Updated on September 5, 2017

Much of what a writer writes depends on the audience and the genre as well as the story itself. That includes the amount of dialogue and description prose. There is really no hard fast rule here. You just don’t want to go the extreme on either side. Dialogue is important, but you need to let the story dictate how much there is.

The Rough Draft

In the very rough draft, don’t worry about any of this. Just write. It’s when you go back that you need to focus on how much dialogue you have. Listen to your work.

The rough draft is just that...rough. Use it to get your ideas down and outline a plot. Get the basic actions down on paper, but don't worry about the dialogue...just yet. How much and what to add will come later. Add dialogue is you want. Make it just notes on what you want to be said even if you aren't sure how it will be said yet. That doesn't make a difference yet.

You dictate what your rough draft presents and then smooth it out as you go back over it. Now back to the dialogue...

Purpose of Dialogue

Dialogue is more than just spoken words. It is a tool that a writer can use to carry a scene, give background information, drop hints, or reveal more of a character's personality.
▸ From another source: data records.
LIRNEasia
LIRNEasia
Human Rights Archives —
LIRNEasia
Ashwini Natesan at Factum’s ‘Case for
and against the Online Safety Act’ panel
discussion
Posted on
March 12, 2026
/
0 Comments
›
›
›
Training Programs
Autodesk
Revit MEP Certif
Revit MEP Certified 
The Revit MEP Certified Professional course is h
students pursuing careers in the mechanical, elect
Dialogue can do so much for a writer...more than just have people talking.

Speak, so that we may learn more about you. Speak, so that we may see deeper inside of you. Speak or remain silent to show us a whole different perspective.

How do you learn about people you just meet? You ask them questions and listen to them talk. Their words can tell you so much about their personality, their political stances, their religion, what they see as important, and how they view others. Let your characters do this when they need to talk. Let the dialogue show the reader who the characters really are in a scene where dialogue is important.
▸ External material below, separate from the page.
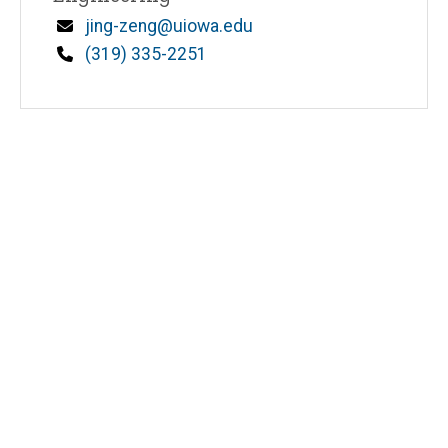
Email
jing-zeng@uiowa.edu
Phone
(319) 335-2251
Words can carry so much weight which is why how they are used can make or break a story. They can either give it the vibrancy it needs, or the words can darken a story and weigh it down.

The Impact of Dialogue

There are some scenes in which dialogue could easily take away from the effect. Yes, dialogue could be the wrong tool to use in your writing in particular scenes. The scene you are writing might need to be completely descriptive with very little talking. Then again, maybe just a few words will enhance it. Or, this needs to be a scene heavy in dialgoue with small descriptions to explain the voices and the like.

Not every scene has to have a certain number of lines that are dialogue. It varies. If you have a scene where a girl is running through the woods, do you really need dialogue? You might want to put in a phrase here or there where she is speaking to herself out loud, but otherwise dialogue is not necessary. It is all about the description. Focus on the narrative to give that particular scene the impact it needs. But if two people are having a conversation, dialogue is a must. Description might need to be kept small. Let the words reveal what you want shown in that particular scene.

Read your scene out loud. Go back and add a few pieces of dialogue. Read it out loud again. Does it sound better or worse? Maybe you feel that there is already too little dialogue. Cut some out or condense and see how it sounds. Don't think you have to have a certain amount of dialogue. See what your story tells you must be present.

Have other people read your scene. Now, keep in mind that there are as many types of readers as there are writers and books. You could ask ten people to read your scene and get ten totally different responses as to the amount of dialogue. Go with the ones that tend to understand what you are trying to get across to the reader. Avoid the highly critical people.

And listen to the characters. They will tell you sometimes that they just have to say certain things. It’s up to you to deliver their speech.